This is my partial implementation of the paper: Co-attention CNNs for Unsupervised Object Co-segmentation by Kuang-Jui Hsu, Yen-Yu Lin, and Yung-Yu Chuang (https://www.csie.ntu.edu.tw/~cyy/publications/papers/Hsu2018CAC.pdf)
The system consists of two networks:
- generator (FCN32)
- feature extractor (ResNet50)
The generator produces masks, that are used to generate objects and background images, by simple element-wise product:
- object_image = image * mask
- background_image = image * (1 - mask)
Next, those images are provided to the feature extractor to generate features that are used in the loss function. Only the weights of the generator are adjusted during the training. The so-called co-segmentation loss aims to decrease the Euclidian distance between features of segmented objects and increase the Euclidian distance between features of objects and backgrounds. This loss makes the generator to produce masks that cover only common objects in the images.

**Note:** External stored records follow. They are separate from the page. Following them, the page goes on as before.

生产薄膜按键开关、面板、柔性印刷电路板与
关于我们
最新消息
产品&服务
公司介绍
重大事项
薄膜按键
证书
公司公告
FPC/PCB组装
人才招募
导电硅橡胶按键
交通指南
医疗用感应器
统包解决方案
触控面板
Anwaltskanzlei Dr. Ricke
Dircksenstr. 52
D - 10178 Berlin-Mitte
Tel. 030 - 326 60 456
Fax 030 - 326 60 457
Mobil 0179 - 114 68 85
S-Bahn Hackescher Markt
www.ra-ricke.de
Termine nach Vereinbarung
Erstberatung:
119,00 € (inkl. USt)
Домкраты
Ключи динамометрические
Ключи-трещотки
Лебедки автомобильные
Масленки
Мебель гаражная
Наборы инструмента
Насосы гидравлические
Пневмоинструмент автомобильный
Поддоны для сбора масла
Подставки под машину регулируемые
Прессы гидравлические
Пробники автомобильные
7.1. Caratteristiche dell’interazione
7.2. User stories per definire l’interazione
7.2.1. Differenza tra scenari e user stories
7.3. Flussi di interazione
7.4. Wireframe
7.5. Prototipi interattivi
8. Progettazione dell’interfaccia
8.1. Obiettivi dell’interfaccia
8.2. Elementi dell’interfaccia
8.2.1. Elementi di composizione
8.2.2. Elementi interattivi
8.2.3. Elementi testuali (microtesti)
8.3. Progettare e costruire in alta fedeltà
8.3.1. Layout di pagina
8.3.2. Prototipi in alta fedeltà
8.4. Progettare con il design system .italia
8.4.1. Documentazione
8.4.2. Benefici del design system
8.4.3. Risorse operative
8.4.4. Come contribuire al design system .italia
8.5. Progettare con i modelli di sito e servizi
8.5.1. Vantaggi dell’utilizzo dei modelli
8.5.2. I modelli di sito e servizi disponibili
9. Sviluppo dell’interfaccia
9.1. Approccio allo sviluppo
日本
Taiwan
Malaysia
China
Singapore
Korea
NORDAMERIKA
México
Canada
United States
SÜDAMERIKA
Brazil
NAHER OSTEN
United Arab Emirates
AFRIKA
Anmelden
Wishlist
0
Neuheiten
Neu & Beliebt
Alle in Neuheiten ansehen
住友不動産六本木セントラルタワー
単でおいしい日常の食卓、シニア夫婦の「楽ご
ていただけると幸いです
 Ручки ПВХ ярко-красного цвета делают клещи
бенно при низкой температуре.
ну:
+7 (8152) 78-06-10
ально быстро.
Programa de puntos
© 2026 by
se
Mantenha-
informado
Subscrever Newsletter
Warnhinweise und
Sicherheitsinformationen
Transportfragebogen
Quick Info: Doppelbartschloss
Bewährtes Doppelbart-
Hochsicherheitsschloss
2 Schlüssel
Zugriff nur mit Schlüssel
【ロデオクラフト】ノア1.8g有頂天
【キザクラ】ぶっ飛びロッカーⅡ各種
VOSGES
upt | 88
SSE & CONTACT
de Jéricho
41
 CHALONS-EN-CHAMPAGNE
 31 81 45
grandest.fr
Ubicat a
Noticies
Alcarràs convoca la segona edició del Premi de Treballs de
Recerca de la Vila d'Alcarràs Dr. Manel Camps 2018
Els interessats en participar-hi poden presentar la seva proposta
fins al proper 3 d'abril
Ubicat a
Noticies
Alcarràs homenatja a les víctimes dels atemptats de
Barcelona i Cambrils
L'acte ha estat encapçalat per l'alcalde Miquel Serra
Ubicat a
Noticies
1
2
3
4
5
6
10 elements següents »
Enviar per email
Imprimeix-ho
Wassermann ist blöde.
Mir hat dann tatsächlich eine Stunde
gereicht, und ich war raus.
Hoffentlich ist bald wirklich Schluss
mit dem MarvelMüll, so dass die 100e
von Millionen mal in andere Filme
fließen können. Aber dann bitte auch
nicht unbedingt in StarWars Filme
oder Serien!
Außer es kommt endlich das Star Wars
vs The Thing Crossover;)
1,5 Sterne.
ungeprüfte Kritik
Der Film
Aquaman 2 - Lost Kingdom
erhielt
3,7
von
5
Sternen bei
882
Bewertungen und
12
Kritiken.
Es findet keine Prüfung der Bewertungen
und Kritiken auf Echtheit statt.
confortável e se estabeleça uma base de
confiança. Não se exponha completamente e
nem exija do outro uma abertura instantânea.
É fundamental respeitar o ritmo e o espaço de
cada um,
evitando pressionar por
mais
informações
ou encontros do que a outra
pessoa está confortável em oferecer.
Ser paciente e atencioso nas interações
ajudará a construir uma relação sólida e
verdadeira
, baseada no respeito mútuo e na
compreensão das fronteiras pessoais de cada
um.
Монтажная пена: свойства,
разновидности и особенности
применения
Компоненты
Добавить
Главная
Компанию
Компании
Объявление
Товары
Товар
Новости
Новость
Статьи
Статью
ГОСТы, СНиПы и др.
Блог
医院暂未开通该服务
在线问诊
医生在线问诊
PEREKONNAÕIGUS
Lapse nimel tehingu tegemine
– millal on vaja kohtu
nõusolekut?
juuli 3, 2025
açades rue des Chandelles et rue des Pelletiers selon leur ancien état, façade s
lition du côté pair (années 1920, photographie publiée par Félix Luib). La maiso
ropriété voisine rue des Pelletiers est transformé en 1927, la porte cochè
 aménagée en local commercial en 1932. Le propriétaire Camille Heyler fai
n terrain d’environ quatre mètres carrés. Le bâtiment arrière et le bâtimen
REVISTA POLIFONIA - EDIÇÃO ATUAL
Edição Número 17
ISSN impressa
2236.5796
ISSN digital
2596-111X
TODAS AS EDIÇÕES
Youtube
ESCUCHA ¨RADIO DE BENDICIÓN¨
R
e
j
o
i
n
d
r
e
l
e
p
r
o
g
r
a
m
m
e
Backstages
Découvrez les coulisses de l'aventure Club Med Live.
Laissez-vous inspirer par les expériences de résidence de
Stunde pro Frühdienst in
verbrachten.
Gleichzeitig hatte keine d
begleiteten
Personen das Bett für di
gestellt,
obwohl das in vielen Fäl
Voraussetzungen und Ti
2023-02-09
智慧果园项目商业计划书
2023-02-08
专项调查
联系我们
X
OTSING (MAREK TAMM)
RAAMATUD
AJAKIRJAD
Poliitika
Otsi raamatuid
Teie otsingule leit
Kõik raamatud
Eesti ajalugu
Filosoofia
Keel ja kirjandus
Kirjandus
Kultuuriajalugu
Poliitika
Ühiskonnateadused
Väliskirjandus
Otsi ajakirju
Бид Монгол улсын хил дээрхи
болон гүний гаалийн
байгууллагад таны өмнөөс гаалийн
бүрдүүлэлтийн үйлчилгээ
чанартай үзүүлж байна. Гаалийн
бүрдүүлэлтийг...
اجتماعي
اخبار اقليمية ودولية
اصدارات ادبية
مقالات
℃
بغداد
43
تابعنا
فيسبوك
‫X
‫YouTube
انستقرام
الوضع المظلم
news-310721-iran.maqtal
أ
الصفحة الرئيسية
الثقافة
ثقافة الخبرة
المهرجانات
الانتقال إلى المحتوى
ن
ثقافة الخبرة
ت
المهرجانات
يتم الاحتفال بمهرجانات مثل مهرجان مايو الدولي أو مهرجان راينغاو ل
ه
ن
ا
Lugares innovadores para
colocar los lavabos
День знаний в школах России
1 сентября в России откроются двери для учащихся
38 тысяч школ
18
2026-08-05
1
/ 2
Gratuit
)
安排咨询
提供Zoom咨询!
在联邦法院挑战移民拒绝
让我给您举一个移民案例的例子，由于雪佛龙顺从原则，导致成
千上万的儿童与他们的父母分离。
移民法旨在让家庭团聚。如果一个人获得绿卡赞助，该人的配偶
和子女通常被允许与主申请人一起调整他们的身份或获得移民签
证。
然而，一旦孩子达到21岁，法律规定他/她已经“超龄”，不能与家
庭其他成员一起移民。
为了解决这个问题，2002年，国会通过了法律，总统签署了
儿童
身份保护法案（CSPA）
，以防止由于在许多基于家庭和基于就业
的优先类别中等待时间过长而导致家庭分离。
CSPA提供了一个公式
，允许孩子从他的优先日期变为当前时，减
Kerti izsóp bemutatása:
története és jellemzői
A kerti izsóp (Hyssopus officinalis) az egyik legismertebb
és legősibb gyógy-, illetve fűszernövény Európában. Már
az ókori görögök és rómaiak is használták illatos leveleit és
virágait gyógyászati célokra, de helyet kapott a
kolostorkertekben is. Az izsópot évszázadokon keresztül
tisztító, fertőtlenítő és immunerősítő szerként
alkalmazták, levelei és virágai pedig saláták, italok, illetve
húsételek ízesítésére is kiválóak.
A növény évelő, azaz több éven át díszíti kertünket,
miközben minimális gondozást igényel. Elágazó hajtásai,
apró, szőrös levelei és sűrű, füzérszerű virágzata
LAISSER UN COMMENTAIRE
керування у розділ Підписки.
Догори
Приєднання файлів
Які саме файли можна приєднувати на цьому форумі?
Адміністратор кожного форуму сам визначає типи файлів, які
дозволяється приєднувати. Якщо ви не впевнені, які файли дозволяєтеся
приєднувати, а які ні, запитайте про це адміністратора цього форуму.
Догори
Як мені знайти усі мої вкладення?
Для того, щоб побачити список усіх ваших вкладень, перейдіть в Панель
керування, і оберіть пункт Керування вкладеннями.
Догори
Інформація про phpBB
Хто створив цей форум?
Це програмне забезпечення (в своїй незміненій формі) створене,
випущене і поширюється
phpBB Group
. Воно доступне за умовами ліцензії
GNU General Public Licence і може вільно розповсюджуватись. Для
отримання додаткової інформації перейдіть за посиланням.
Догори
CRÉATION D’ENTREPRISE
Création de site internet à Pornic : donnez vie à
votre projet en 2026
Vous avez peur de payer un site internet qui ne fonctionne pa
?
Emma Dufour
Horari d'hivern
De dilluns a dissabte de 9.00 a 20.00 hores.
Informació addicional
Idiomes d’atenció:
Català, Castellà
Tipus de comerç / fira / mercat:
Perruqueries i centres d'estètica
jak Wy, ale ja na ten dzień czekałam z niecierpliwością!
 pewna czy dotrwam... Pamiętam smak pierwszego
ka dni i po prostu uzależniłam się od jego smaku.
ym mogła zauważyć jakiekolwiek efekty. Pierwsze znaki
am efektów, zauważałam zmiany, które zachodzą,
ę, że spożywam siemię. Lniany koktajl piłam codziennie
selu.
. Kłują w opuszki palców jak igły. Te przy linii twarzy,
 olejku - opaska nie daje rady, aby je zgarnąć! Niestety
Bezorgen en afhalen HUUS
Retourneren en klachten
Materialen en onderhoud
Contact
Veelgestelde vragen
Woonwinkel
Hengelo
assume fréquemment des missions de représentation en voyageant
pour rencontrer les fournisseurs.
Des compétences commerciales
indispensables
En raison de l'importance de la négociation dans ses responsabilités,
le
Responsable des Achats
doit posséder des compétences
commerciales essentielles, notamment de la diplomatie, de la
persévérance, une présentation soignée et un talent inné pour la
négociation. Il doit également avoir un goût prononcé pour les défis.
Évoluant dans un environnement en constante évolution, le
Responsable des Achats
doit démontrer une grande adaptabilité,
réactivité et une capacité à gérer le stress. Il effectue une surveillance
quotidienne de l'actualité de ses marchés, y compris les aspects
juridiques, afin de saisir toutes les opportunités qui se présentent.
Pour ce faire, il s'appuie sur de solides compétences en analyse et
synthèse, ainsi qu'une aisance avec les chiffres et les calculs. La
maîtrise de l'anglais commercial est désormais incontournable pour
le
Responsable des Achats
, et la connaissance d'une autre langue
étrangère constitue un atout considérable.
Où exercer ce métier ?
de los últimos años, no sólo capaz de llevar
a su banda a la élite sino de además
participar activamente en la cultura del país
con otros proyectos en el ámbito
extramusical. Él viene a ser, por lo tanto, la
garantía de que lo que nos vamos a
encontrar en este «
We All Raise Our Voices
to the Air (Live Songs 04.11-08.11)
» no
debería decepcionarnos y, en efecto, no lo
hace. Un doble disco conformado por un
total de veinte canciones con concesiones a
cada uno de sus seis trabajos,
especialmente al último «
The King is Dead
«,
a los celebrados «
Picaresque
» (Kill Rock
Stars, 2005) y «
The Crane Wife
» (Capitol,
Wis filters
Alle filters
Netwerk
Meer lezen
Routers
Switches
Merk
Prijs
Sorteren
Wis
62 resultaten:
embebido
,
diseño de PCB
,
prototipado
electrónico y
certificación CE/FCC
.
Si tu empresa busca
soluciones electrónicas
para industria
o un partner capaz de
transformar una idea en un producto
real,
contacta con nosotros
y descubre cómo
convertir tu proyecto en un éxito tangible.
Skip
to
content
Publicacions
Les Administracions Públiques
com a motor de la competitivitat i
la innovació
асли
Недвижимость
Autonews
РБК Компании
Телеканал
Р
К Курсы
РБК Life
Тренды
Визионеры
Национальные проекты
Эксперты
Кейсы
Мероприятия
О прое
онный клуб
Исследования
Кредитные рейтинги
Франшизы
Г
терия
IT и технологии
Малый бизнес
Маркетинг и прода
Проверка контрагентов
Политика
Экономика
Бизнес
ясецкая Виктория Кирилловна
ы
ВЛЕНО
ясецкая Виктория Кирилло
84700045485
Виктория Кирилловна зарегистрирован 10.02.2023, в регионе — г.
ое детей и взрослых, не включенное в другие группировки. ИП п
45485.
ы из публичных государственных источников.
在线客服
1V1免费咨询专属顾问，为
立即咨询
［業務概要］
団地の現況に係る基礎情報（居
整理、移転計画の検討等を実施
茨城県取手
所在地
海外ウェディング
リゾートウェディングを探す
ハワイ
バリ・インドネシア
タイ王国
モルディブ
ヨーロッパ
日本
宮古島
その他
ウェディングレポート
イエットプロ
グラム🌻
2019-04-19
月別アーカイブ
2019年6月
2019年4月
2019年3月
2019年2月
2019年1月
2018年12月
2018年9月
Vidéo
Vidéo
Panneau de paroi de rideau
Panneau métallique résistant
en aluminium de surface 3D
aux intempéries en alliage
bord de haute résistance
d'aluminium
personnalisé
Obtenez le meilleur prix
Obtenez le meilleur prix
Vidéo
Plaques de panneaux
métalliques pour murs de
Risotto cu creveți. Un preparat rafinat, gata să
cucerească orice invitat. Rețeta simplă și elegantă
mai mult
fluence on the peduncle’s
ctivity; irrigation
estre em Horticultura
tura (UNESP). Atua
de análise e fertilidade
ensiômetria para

I implemented only one part of loss function - co-segmentation loss, however, it provides decent results. For better results, an additional part of loss function - mask loss - is needed, which could be interpreted as a regularization term. The method is very sensitive to hyperparameter choice.
- Pytorch 1.3.1
- Tensorboard
- Numpy
- Matplotlib
I used FCN32s implementation available at https://github.com/pochih/FCN-pytorch
The system was trained on the Internet Dataset http://people.csail.mit.edu/mrub/ObjectDiscovery/
I used the subset of this dataset, that is stored in the following folders:
- Airplane100
- Horse100
- Car100
To train the model create the simple folder structure:
.
+-- data
| |--Airplane100
| |--Horse100
| |--Car100
.